19      En outre, en vertu d’une jurisprudence également constante, dans le cadre de la coopération entre la Cour et les juridictions nationales telle que prévue à l’article 234 CE, il appartient au seul juge national, qui est saisi du litige et doit assumer la responsabilité de la décision juridictionnelle à intervenir, d’apprécier, au regard des particularités de l’affaire pendante devant lui, tant la nécessité d’une décision préjudicielle pour être en mesure de rendre son jugement que la pertinence des questions qu’il pose à la Cour. En conséquence, dès lors que les questions posées par les juridictions nationales portent sur l’interprétation d’une disposition de droit communautaire, la Cour est, en principe, tenue de statuer (voir, notamment, arrêts Asociación Nacional de Empresas Forestales, précité, point 30, et du 17 avril 2007, AGM-COS.MET, C-470/03, non encore publié au Recueil, point 44).

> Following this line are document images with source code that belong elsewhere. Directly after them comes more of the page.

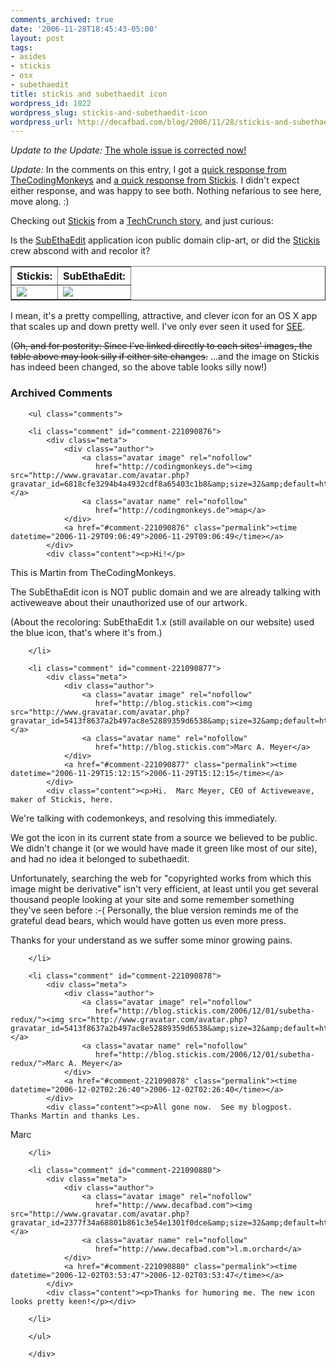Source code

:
 ```yaml
---
comments_archived: true
date: '2006-11-28T18:45:43-05:00'
layout: post
tags:
- asides
- stickis
- osx
- subethaedit
title: stickis and subethaedit icon
wordpress_id: 1022
wordpress_slug: stickis-and-subethaedit-icon
wordpress_url: http://decafbad.com/blog/2006/11/28/stickis-and-subethaedit-icon
---
```

*Update to the Update:* [The whole issue is corrected now!](http://blog.stickis.com/2006/12/01/subetha-redux/)

*Update:*  In the comments on this entry, I got a [quick response from TheCodingMonkeys](http://decafbad.com/blog/2006/11/28/stickis-and-subethaedit-icon#comment-54166) and [a quick response from Stickis](http://decafbad.com/blog/2006/11/28/stickis-and-subethaedit-icon#comment-54240).  I didn't expect either response, and was happy to see both.  Nothing nefarious to see here, move along.  :)

Checking out [Stickis][st] from a [TechCrunch story][ts], and just curious: 

Is the [SubEthaEdit][see] application icon public domain clip-art, or did the [Stickis][st] crew abscond with and recolor it?

<table cellspacing="0" cellpadding="8" border="1"><tr><th>Stickis:</th><th>SubEthaEdit:</th></tr>
<tr><td><img src="http://stickis.com/skin/img/friend-icon.small.png" />
</td><td><img src="http://www.codingmonkeys.de/subethaedit/images/download-plain.png" /></td></tr></table>

I mean, it's a pretty compelling, attractive, and clever icon for an OS X app that scales up and down pretty well.  I've only ever seen it used for [SEE][see].

(<strike>Oh, and for posterity: Since I've linked directly to each sites' images, the table above may look silly if either site changes.</strike>  ...and the image on Stickis has indeed been changed, so the above table looks silly now!)

[see]: http://www.codingmonkeys.de/subethaedit
[st]: http://stickis.com/
[ts]: http://www.techcrunch.com/2006/11/28/stickis-launches-syndicated-web-note-taker/

<div id="comments" class="comments archived-comments">
            <h3>Archived Comments</h3>
            
        <ul class="comments">
            
        <li class="comment" id="comment-221090876">
            <div class="meta">
                <div class="author">
                    <a class="avatar image" rel="nofollow" 
                       href="http://codingmonkeys.de"><img src="http://www.gravatar.com/avatar.php?gravatar_id=6818cfe3294b4a4932cdf8a65403c1b8&amp;size=32&amp;default=http://mediacdn.disqus.com/1320279820/images/noavatar32.png"/></a>
                    <a class="avatar name" rel="nofollow" 
                       href="http://codingmonkeys.de">map</a>
                </div>
                <a href="#comment-221090876" class="permalink"><time datetime="2006-11-29T09:06:49">2006-11-29T09:06:49</time></a>
            </div>
            <div class="content"><p>Hi!</p>

<p>This is Martin from TheCodingMonkeys.</p>

<p>The SubEthaEdit icon is NOT public domain and we are already talking with activeweave about their unauthorized use of our artwork.</p>

<p>(About the recoloring: SubEthaEdit 1.x (still available on our website) used the blue icon, that's where it's from.)</p></div>
            
        </li>
    
        <li class="comment" id="comment-221090877">
            <div class="meta">
                <div class="author">
                    <a class="avatar image" rel="nofollow" 
                       href="http://blog.stickis.com"><img src="http://www.gravatar.com/avatar.php?gravatar_id=5413f8637a2b497ac8e52889359d6538&amp;size=32&amp;default=http://mediacdn.disqus.com/1320279820/images/noavatar32.png"/></a>
                    <a class="avatar name" rel="nofollow" 
                       href="http://blog.stickis.com">Marc A. Meyer</a>
                </div>
                <a href="#comment-221090877" class="permalink"><time datetime="2006-11-29T15:12:15">2006-11-29T15:12:15</time></a>
            </div>
            <div class="content"><p>Hi.  Marc Meyer, CEO of Activeweave, maker of Stickis, here.
We're talking with codemonkeys, and resolving this immediately.</p>

<p>We got the icon in its current state from a source we believed to be public.  We didn't change it (or we would have made it green like most of our site), and had no idea it belonged to subethaedit.   </p>

<p>Unfortunately, searching the web for "copyrighted works from which this image might be derivative" isn't very efficient, at least until you get several thousand people looking at your site and some remember something they've seen before :-(  Personally, the blue version reminds me of the grateful dead bears, which would have gotten us even more press.</p>

<p>Thanks for your understand as we suffer some minor growing pains.</p></div>
            
        </li>
    
        <li class="comment" id="comment-221090878">
            <div class="meta">
                <div class="author">
                    <a class="avatar image" rel="nofollow" 
                       href="http://blog.stickis.com/2006/12/01/subetha-redux/"><img src="http://www.gravatar.com/avatar.php?gravatar_id=5413f8637a2b497ac8e52889359d6538&amp;size=32&amp;default=http://mediacdn.disqus.com/1320279820/images/noavatar32.png"/></a>
                    <a class="avatar name" rel="nofollow" 
                       href="http://blog.stickis.com/2006/12/01/subetha-redux/">Marc A. Meyer</a>
                </div>
                <a href="#comment-221090878" class="permalink"><time datetime="2006-12-02T02:26:40">2006-12-02T02:26:40</time></a>
            </div>
            <div class="content"><p>All gone now.  See my blogpost.  Thanks Martin and thanks Les.
Marc</p></div>
            
        </li>
    
        <li class="comment" id="comment-221090880">
            <div class="meta">
                <div class="author">
                    <a class="avatar image" rel="nofollow" 
                       href="http://www.decafbad.com"><img src="http://www.gravatar.com/avatar.php?gravatar_id=2377f34a68801b861c3e54e1301f0dce&amp;size=32&amp;default=http://mediacdn.disqus.com/1320279820/images/noavatar32.png"/></a>
                    <a class="avatar name" rel="nofollow" 
                       href="http://www.decafbad.com">l.m.orchard</a>
                </div>
                <a href="#comment-221090880" class="permalink"><time datetime="2006-12-02T03:53:47">2006-12-02T03:53:47</time></a>
            </div>
            <div class="content"><p>Thanks for humoring me. The new icon looks pretty keen!</p></div>
            
        </li>
    
        </ul>
    
        </div>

20      Dans la présente affaire, la teneur littérale de la question posée par la juridiction de renvoi invite la Cour à se prononcer sur la compatibilité d’une disposition de droit interne, telle que l’article 43, paragraphe 2, du CIRS, avec le droit communautaire.

21      Néanmoins, bien que la Cour ne puisse pas répondre à la question telle que formulée par la juridiction de renvoi, rien ne l’empêche de donner une réponse utile à cette dernière en lui fournissant les éléments d’interprétation relevant du droit communautaire qui lui permettront de statuer elle-même sur la compatibilité des dispositions fiscales en cause avec le droit communautaire.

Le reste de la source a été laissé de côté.